begin Data lines

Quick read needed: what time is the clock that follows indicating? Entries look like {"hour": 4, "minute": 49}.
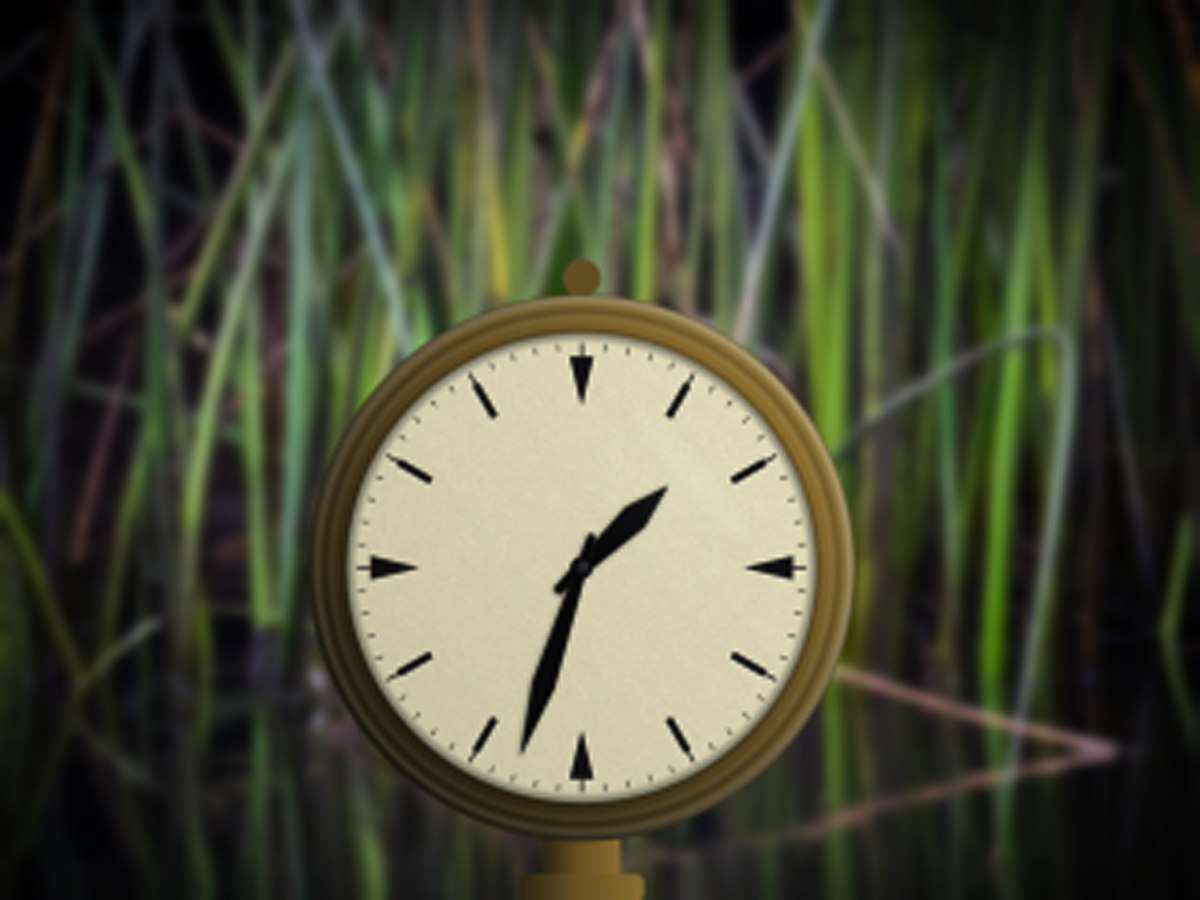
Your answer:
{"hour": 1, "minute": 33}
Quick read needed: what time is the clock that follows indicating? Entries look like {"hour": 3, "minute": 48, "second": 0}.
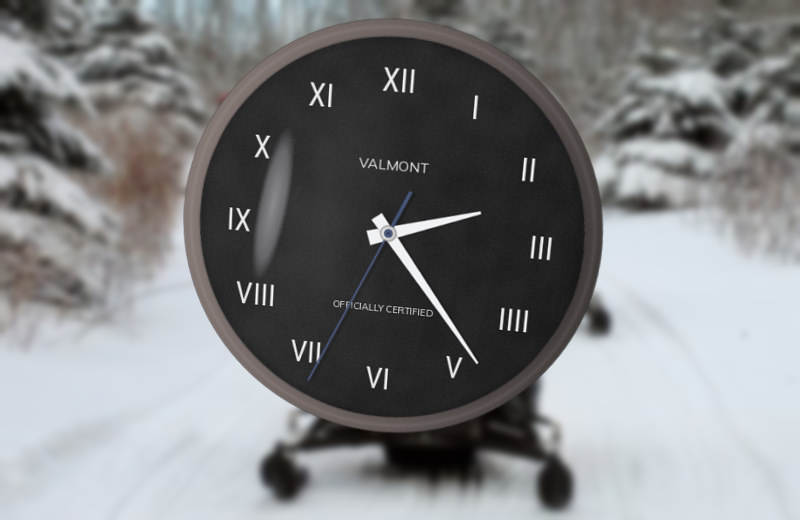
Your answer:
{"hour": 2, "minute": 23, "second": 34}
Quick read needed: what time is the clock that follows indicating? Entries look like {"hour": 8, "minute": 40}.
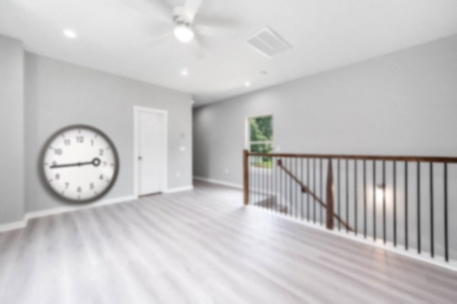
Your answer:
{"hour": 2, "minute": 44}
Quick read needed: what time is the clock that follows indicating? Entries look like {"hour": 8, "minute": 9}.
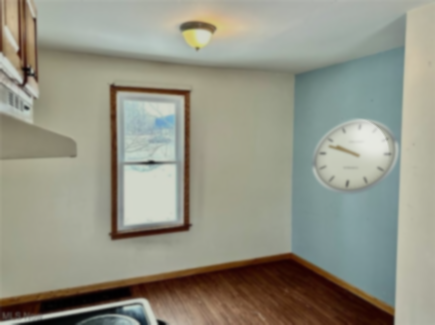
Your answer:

end Data lines
begin Data lines

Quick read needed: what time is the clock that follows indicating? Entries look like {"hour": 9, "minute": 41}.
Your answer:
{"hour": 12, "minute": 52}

end Data lines

→ Job: Find every line in the records that contains the string "second", matching case exactly, and copy each of those lines.

→ Complete answer:
Quick read needed: what time is the clock that follows indicating? Entries look like {"hour": 3, "minute": 48, "second": 0}.
{"hour": 2, "minute": 23, "second": 34}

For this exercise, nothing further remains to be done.